In recent years, spring and summer have become the seasons belonging to the superhero. Year after year, Hollywood studios release films featuring old favorites like Spider-Man and the X-Men. This year, we already have Iron Man creating a buzz in theaters, and later on we'll have Batman returning in the highly-anticipated The Dark Knight.
Superheroes are everywhere and as a result, they're now being taken a little more seriously in other aspects of our society, including the art world. And last week, a special exhibition honoring the influence of superheroes opened in New York's Metropolitan Museum of Art. I was able to check out the exhibition, Superheroes: Fashion and Fantasy, over the weekend. While it was a little smaller than I expected it would be, it was still a neat experience and I'm glad I had a chance to see the exhibition.
The exhibition, brought about by the support of Giorgio Armani and Condé Nast, aims to reveal the connections between fashion and the superhero. Basically, as the Met's Web site puts it, "the superhero serves as the ultimate metaphor for fashion and its ability to empower and transform the human body."
The folks at the Met organized the exhibition by themes, which include "The Aerodynamic Body," "The Armored Body," and "The Mutant Body." Visitors get the chance to view actual superhero costumes from films alongside clothing designed by the likes of Armani, Dolce & Gabbana, and the late Gianni Versace.
The exhibition starts off with Superman, showing us how the "S" logo on his chest is really not all that different from the logos we see on brand-name clothing.
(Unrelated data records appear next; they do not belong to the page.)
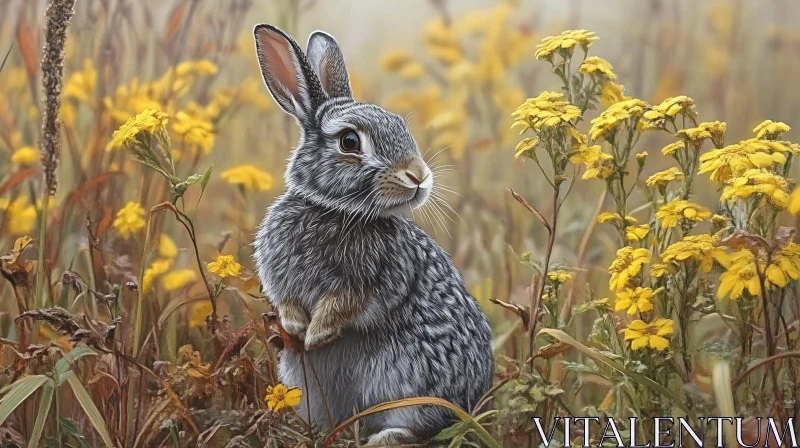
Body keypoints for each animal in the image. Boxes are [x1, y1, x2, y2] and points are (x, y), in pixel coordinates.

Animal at [252, 23, 494, 444]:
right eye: (350, 142)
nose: (418, 176)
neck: (335, 211)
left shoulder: (372, 284)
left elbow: (344, 306)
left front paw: (316, 335)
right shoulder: (279, 280)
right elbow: (287, 302)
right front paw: (297, 327)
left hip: (411, 383)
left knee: (423, 425)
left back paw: (383, 438)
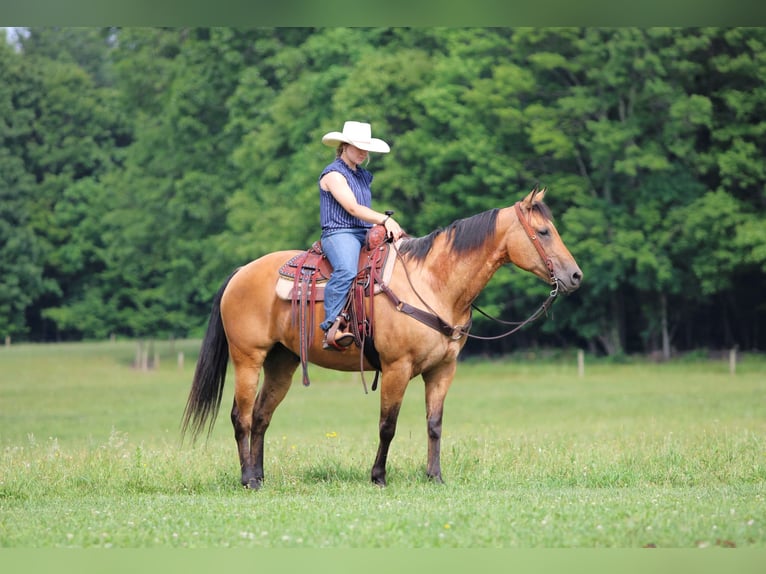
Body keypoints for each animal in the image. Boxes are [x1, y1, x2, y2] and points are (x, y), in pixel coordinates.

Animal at [182, 187, 582, 489]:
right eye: (543, 232)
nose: (576, 276)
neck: (433, 282)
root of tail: (241, 272)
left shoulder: (443, 370)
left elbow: (434, 424)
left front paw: (435, 477)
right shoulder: (396, 368)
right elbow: (387, 425)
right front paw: (378, 477)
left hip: (283, 362)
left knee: (262, 416)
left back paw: (260, 476)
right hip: (247, 358)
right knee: (242, 417)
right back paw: (247, 479)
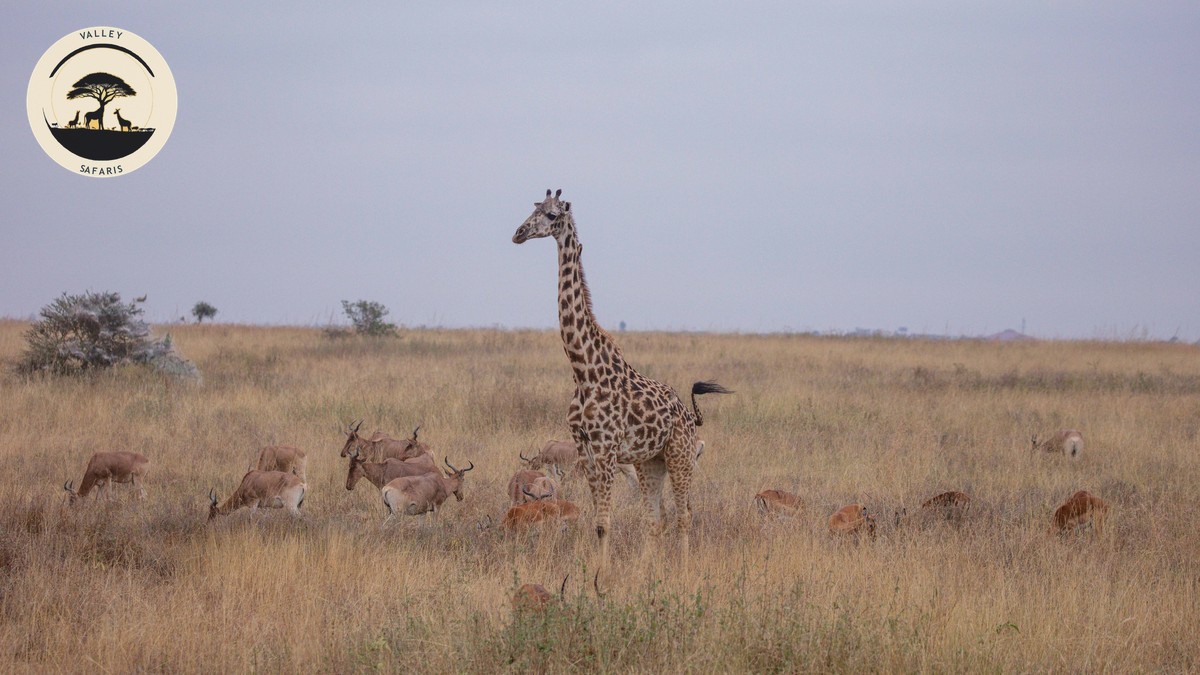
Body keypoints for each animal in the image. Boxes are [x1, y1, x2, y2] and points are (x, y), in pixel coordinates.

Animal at [512, 189, 732, 563]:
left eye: (553, 215)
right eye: (533, 209)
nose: (519, 233)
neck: (583, 370)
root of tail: (690, 417)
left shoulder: (605, 450)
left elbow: (604, 524)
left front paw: (602, 575)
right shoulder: (585, 449)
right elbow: (599, 522)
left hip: (680, 456)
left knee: (685, 515)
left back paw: (683, 568)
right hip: (650, 462)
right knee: (656, 518)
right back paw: (647, 569)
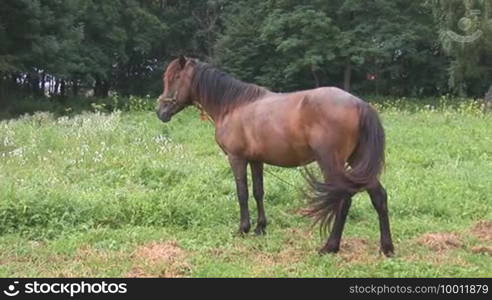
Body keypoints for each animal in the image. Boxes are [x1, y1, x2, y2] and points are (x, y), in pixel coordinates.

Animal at [156, 55, 394, 255]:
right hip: (359, 163)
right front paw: (260, 228)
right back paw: (386, 248)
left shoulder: (236, 158)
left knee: (343, 199)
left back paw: (330, 246)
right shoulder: (256, 160)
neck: (233, 105)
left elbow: (242, 193)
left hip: (332, 163)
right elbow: (258, 192)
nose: (160, 111)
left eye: (175, 78)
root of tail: (360, 104)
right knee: (379, 197)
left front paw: (243, 229)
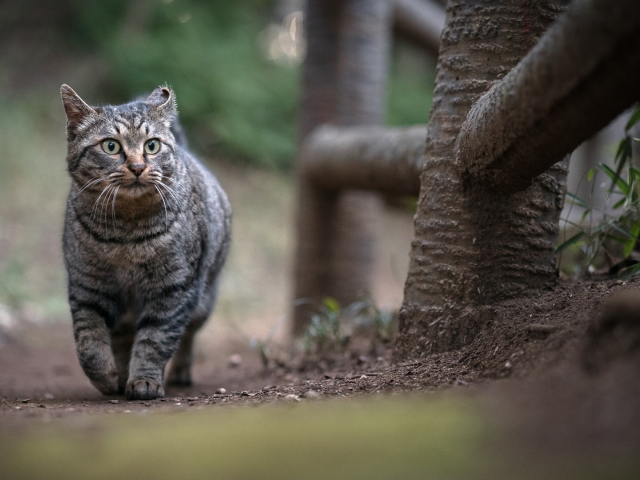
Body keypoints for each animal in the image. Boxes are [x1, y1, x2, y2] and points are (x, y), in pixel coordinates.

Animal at [60, 84, 232, 400]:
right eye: (111, 146)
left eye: (151, 146)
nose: (138, 166)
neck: (125, 236)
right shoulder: (87, 287)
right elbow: (89, 344)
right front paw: (107, 378)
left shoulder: (173, 289)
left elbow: (155, 340)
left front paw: (144, 381)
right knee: (121, 338)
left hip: (203, 300)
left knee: (187, 336)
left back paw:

But the coolest part for all the geeks visiting the exhibition is the opportunity to view a mannequin dressed as Clark Kent transform into Superman. The Superman costume seen here is the same one worn by Christopher Reeve back in the 1970s.
"The Graphic Body" portion of the exhibition revolves around Spider-Man. One gets to see two of the Spidey costumes from the recent films, along with designer gowns that really draw upon the spirit of this superhero due to the inclusion of a "web" design. Sidenote: the Spider-Man costumes seen in the films really do have that interesting rubbery appearance. It seems that CGI hasn't played much of a part in enhancing the costume's look.
There are of course, quite a few more things that I could mention, but I'd prefer not to turn this entry into a laundry list. So I'll just mention a few more interesting aspects of the exhibition. "The Mutant Body" was a neat display, featuring gowns that contained some animal-like elements. I was also able to take a look at the application used as the Mystique "costume" in the X-Men movies — and honestly, I can't imagine what a pain it must have been to both apply and remove it from one's body.
And last but not least, I'd like to mention two things that were personal highlights for me — getting to see the new batsuit worn by Christian Bale in the upcoming The Dark Knight, along with Michelle Pfeiffer's catsuit from Batman Returns. The former was just really neat to see, especially since the costume involves some redesigning that means live-action Batman should have less of a stiff neck when we see him in the movies. But looking at it in person also helped me understand why so many actors have had issues wearing the many incarnations of the batsuit to begin with. Meanwhile Pfeiffer's catsuit, which also shows how tiny the actress must have been while filming, is practically a relic at this stage. Slightly battered and falling apart at the seams, it really is something that belongs in a museum even though it's not that old to begin with.
All in all, the exhibition was a fun way to spend a Saturday afternoon. So if you're the least bit interested in superheroes, fashion or both, and find yourself at the Met between now and early September, I'd recommend checking it out.